#### Importing Libraries

In [None]:
pip install matplotlib


In [None]:
import pandas as pd                  # Import the pandas module and alias it as 'pd'
import matplotlib.pyplot as plt      # Import the matplotlib module's pyplot interface and alias it as 'plt'
import seaborn as sns                # Import the seaborn data visualization library and alias it as 'sns'
import warnings                      # Import the warnings module for suppressing warnings
warnings.filterwarnings('ignore')    # Ignore warning messages during runtime


#### Loading the Dataset

In [None]:
df = pd.read_csv('hotel_booking.csv')

In [None]:
df = df.drop(['name','email', 'phone-number', 'credit_card'], axis=1)

In [None]:
df.head(6)

#### Exploratory Data Analysis and Data Cleaning

In [None]:
df.tail(5)

In [None]:
df.info()

In [None]:
df.shape

In [None]:
df.columns

In [None]:
df['reservation_status_date'] = pd.to_datetime(df['reservation_status_date'])

In [None]:
df.describe(include= 'object')

In [None]:
# Loop through columns that contain object/string data in the dataframe's summary statistics
for col in df.describe(include='object').columns:
    
    # Print the name of the column
    print(col)
    
    # Print the unique values in that column
    print(df[col].unique())
    print('___'*40)


In [None]:
df.isnull().sum()

In [None]:
df.drop(['company', 'agent'],axis=1, inplace=True)  #Delete 'company', 'agent' col from the df
df.dropna(inplace=True)     # delete all row where have missing value.

In [None]:
df.describe()

In [None]:
df = df[df['adr']<5000]  

#### Data Analysis and visualizations

In [None]:
Cancelled_perc = df['is_canceled'].value_counts(normalize=True)
print(Cancelled_perc)

plt.figure(figsize= (5, 3))
plt.title('Reservation status count')
plt.bar(['Not canceled','Canceled'],df['is_canceled'].value_counts(), edgecolor = 'k', width = 0.4)
plt.show()

In [None]:
# Create a new plot figure with a specified size of 8 inches (width) by 4 inches (height)
plt.figure(figsize=(8,4))

# Create a countplot using seaborn (sns) with the specified data frame (df), 
# x-axis variable ('hotel'), and hue variable ('is_canceled'), 
# and use the 'Blues' color palette.
ax1 = sns.countplot(x='hotel', hue='is_canceled', data=df, palette='Blues')

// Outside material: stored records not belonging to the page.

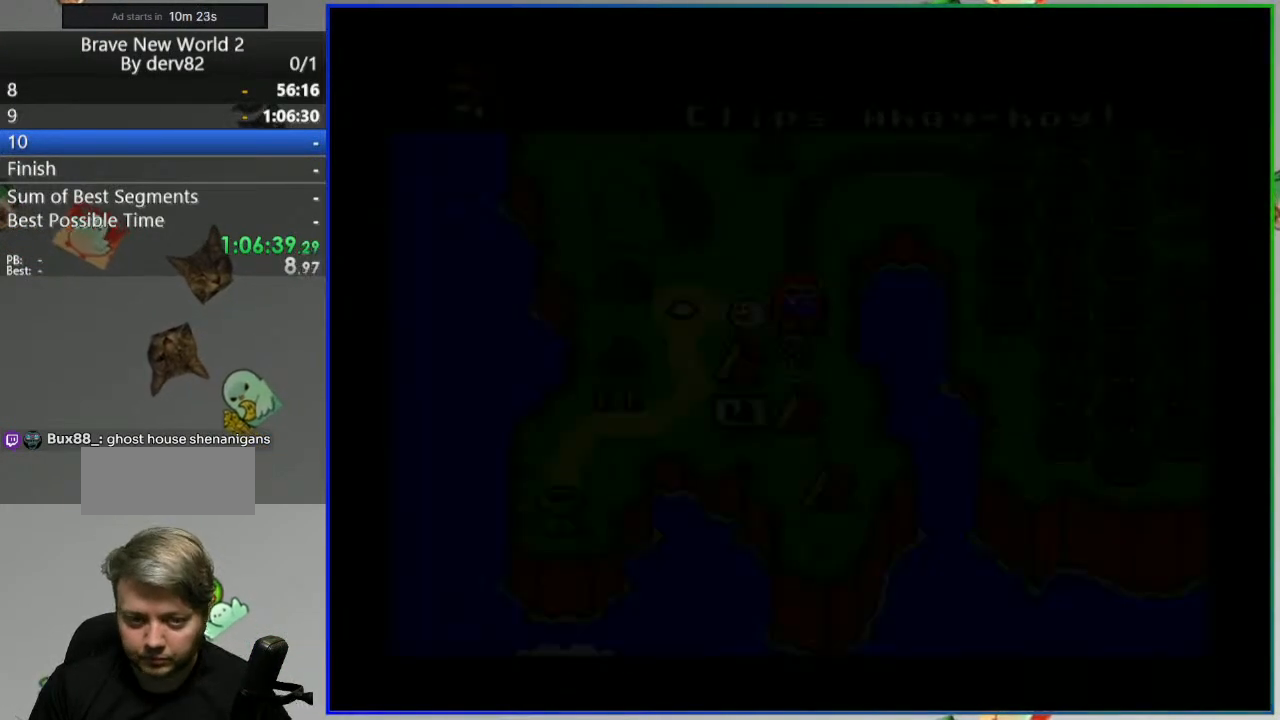
{"buttons": [], "events": []}
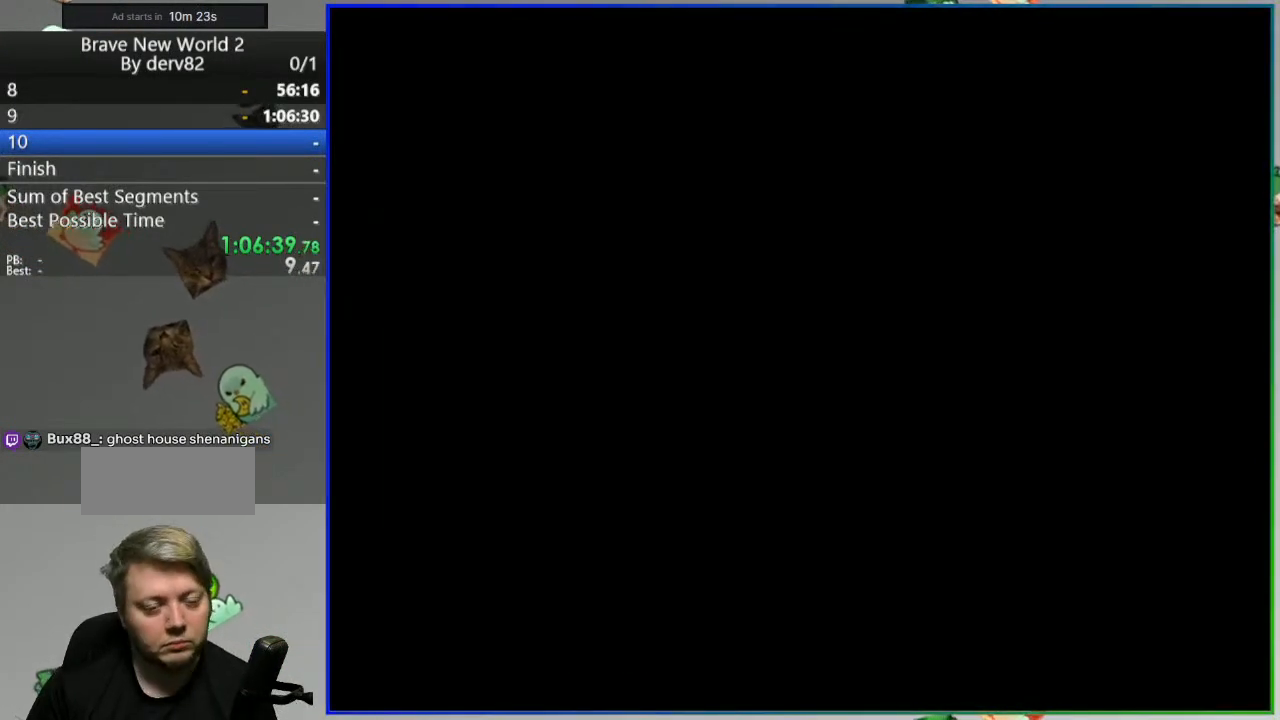
{"buttons": [], "events": []}
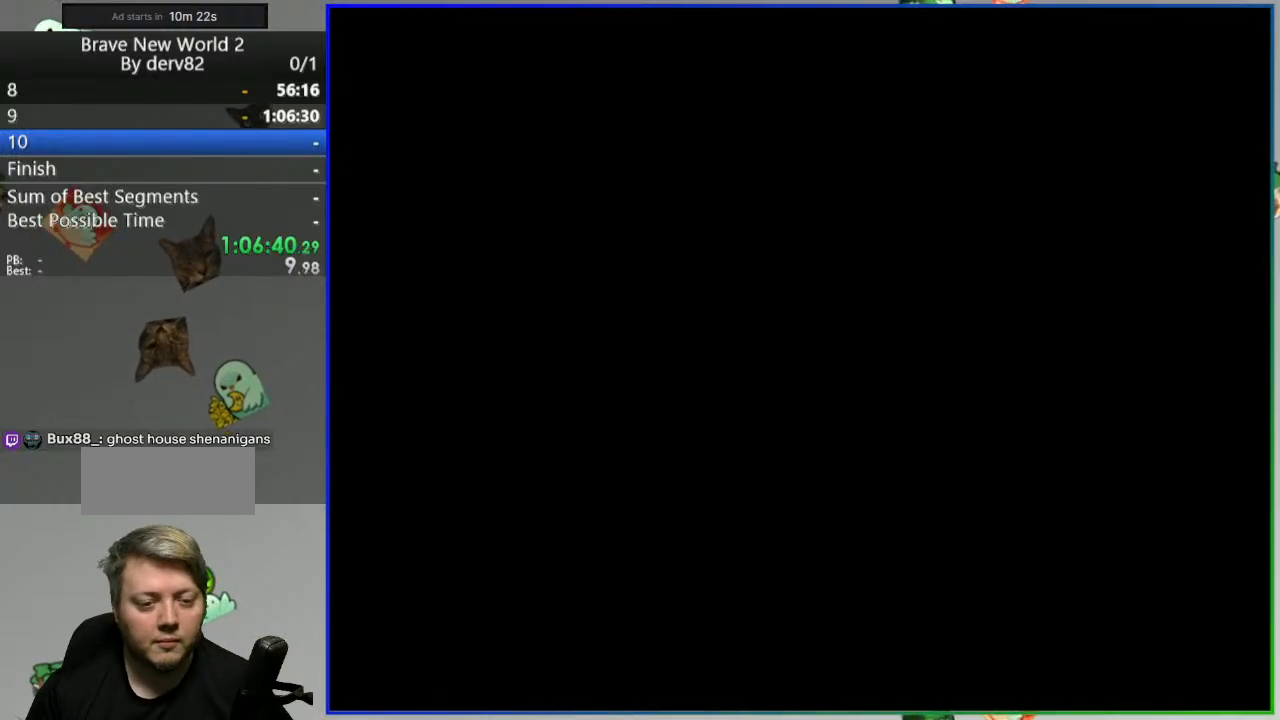
{"buttons": [], "events": []}
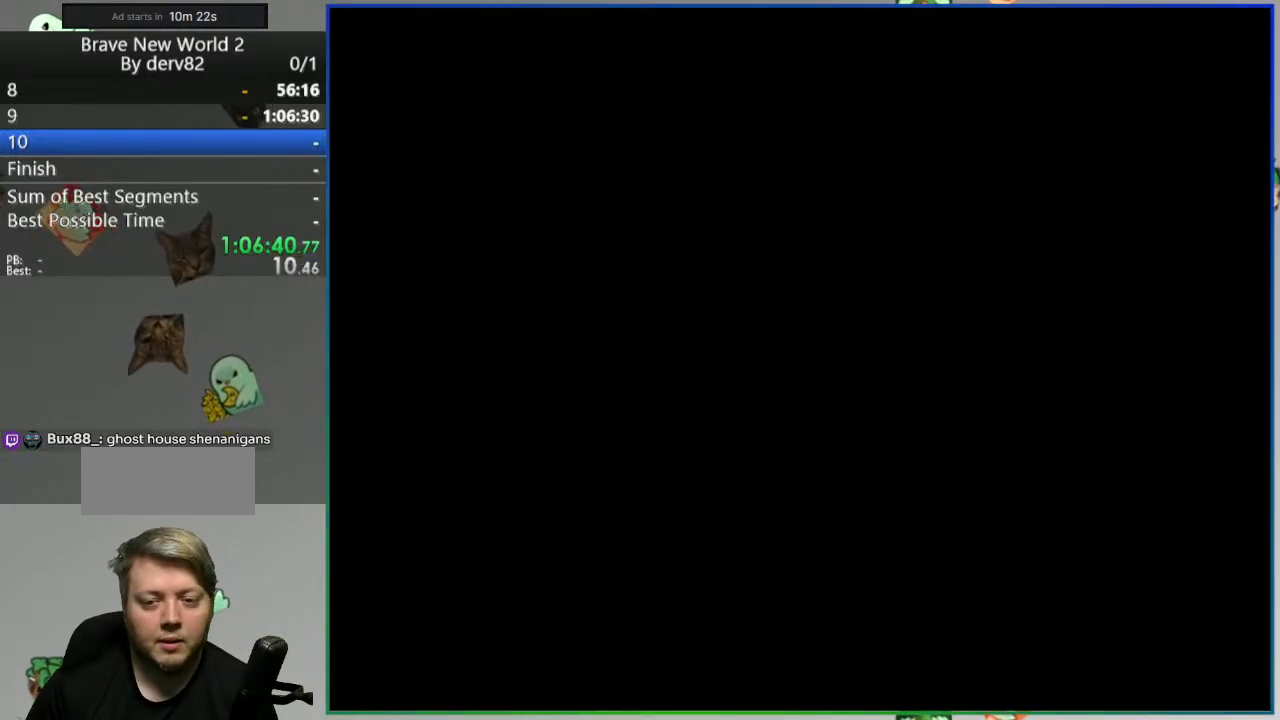
{"buttons": [], "events": []}
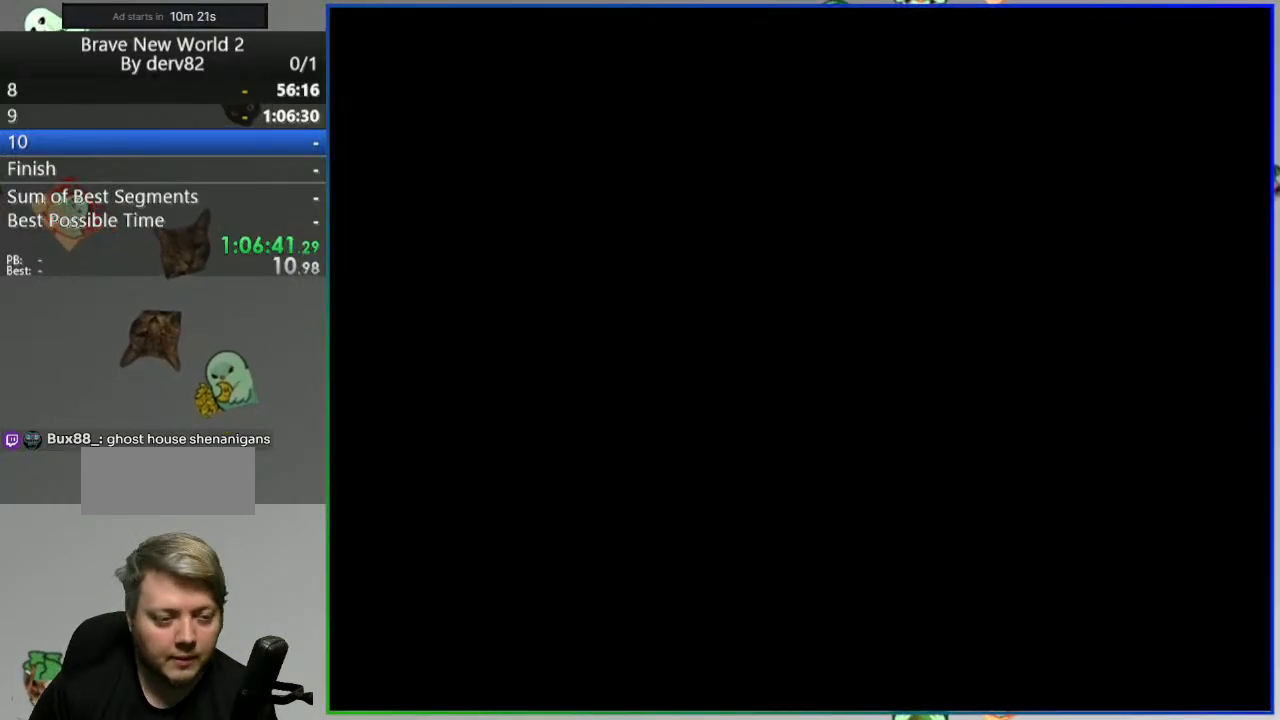
{"buttons": ["Y"], "events": [[300, "Y", "down"]]}
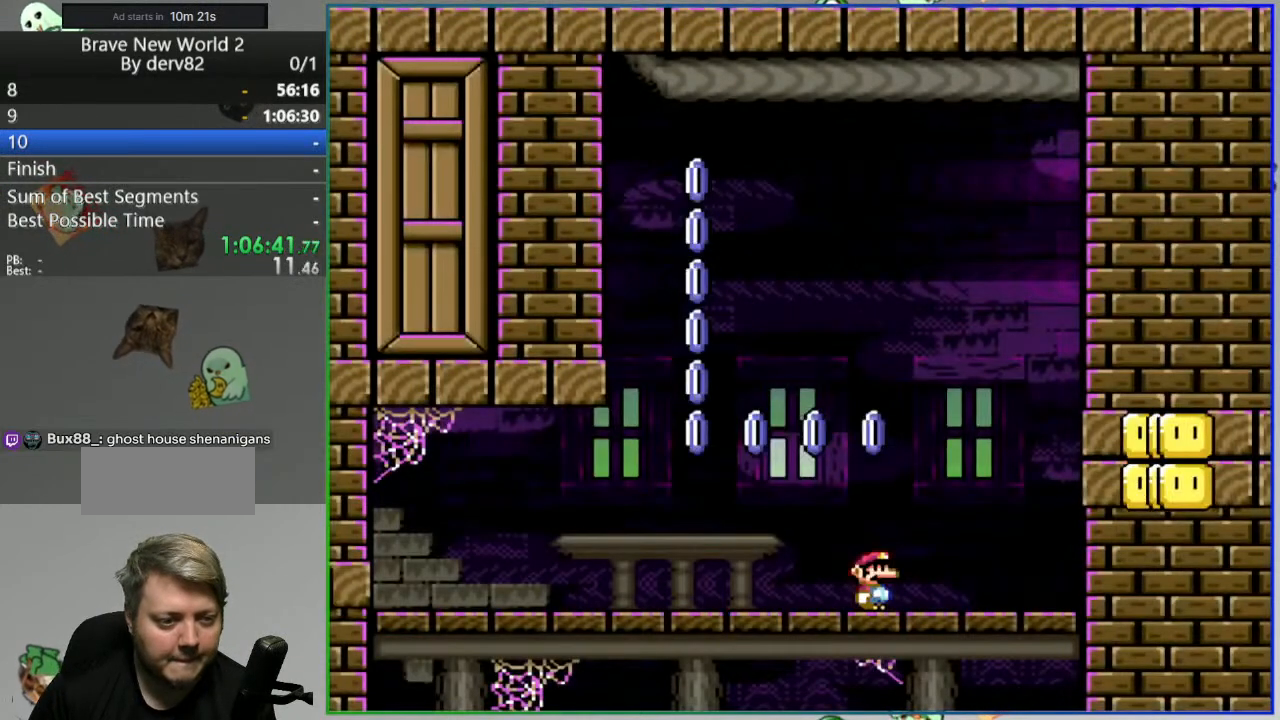
{"buttons": ["Y"], "events": []}
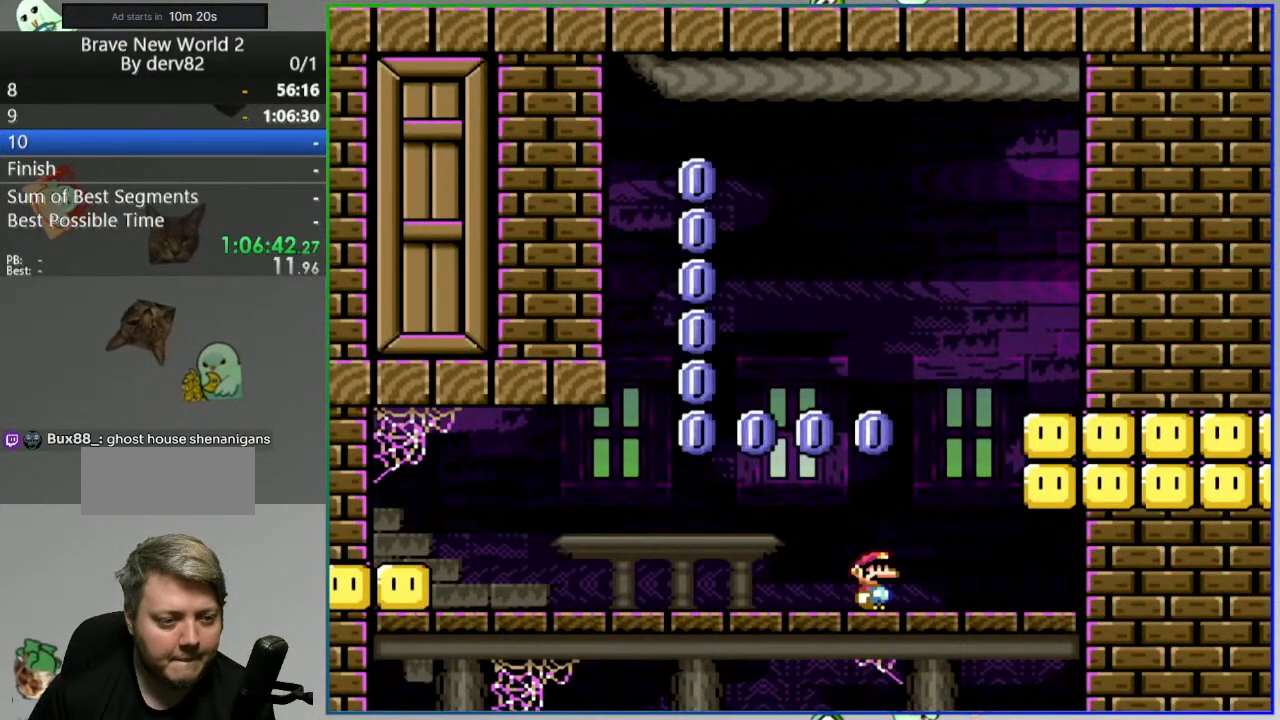
{"buttons": ["Y"], "events": []}
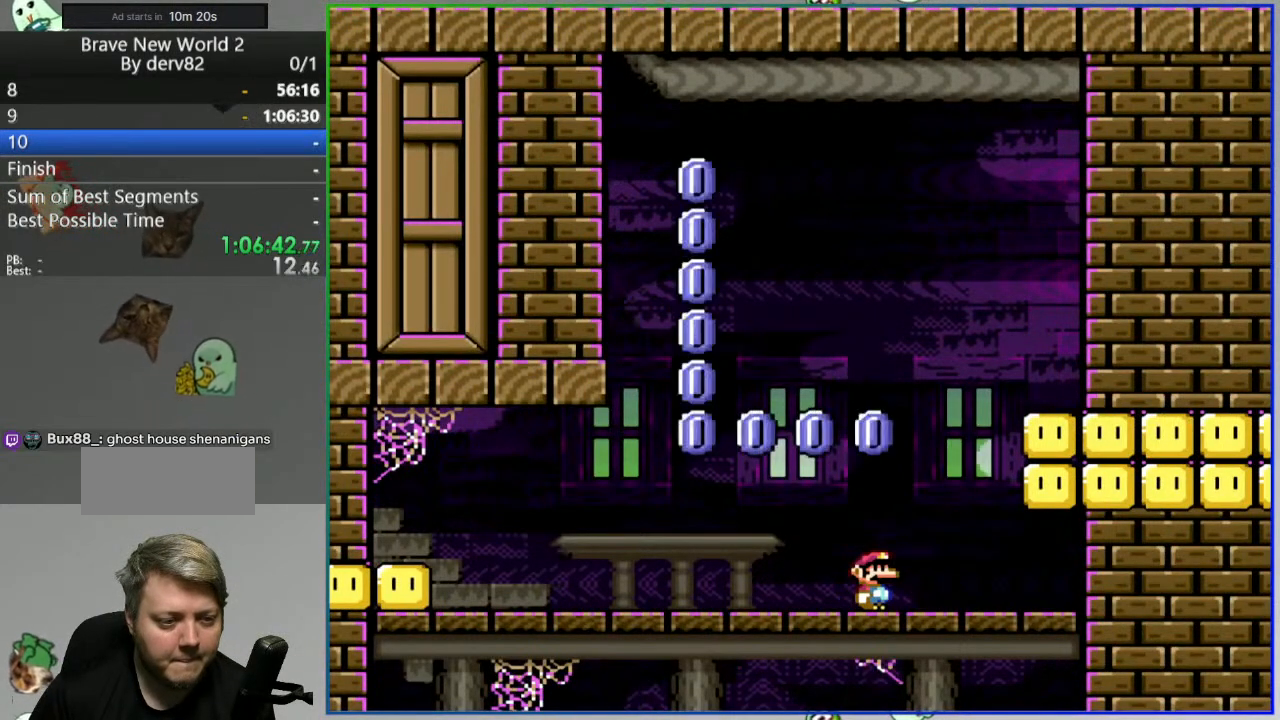
{"buttons": [], "events": [[400, "Y", "up"]]}
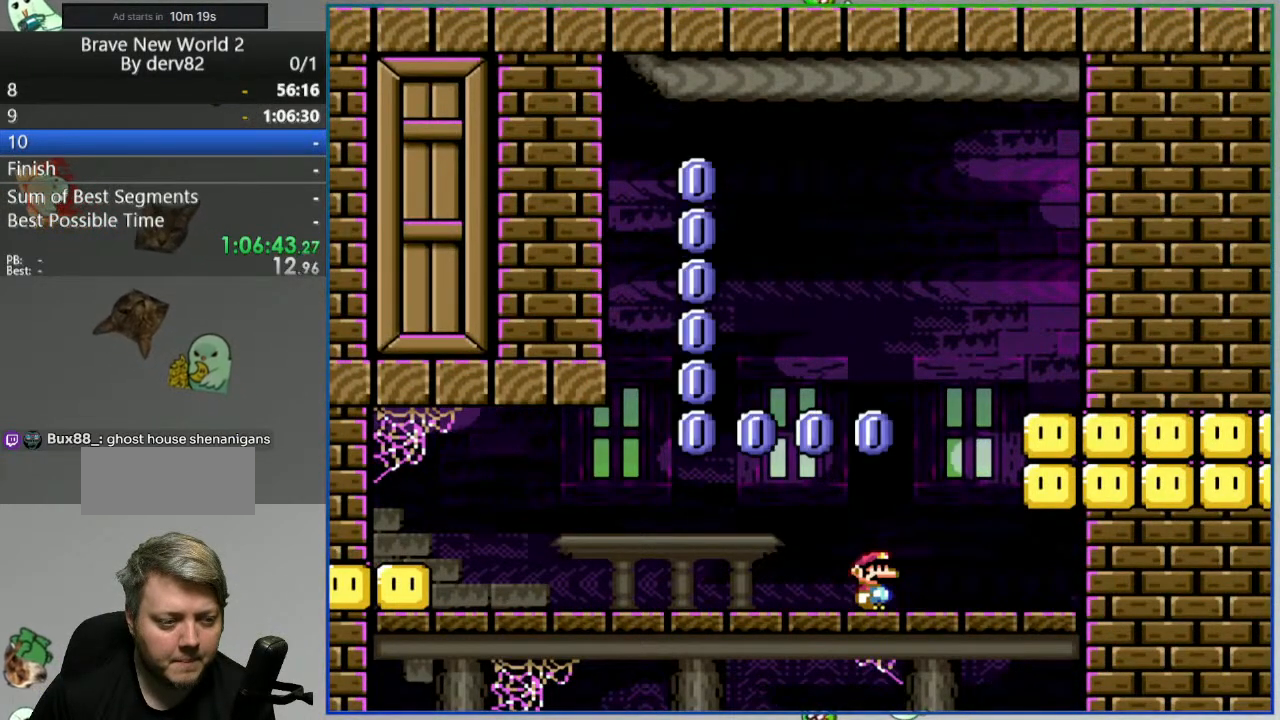
{"buttons": [], "events": []}
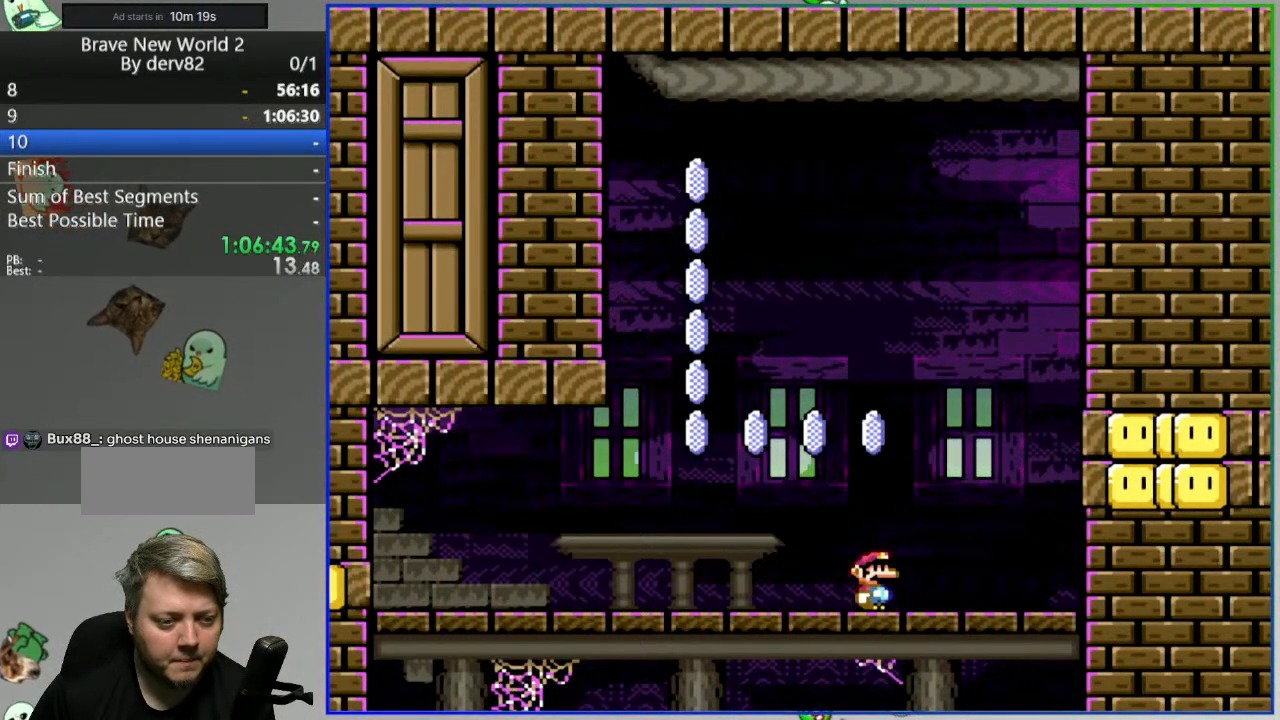
{"buttons": [], "events": []}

# Get the legend handles and labels from the plot and store them in a variable 'legend_labels'
legend_labels = ax1.get_legend_handles_labels()

# Add a legend to the plot with the specified location outside of the plot area
ax1.legend(bbox_to_anchor=(1, 1))

# Set the title of the plot to 'Reservation status in different hotels' with a font size of 20
plt.title('Reservation status in different hotels', size=20)

# Set the label for the x-axis to 'hotel'
plt.xlabel('hotel')

# Set the label for the y-axis to 'number of reservation'
plt.ylabel('number of reservation')

# Add a legend to the plot with the specified labels 'not canceled' and 'canceled'
plt.legend(['not canceled', 'canceled'])

# Show the plot
plt.show()


In [None]:
# Subset the DataFrame to only include rows where the hotel is 'Resort Hotel'
resort_hotel = df[df['hotel'] == 'Resort Hotel']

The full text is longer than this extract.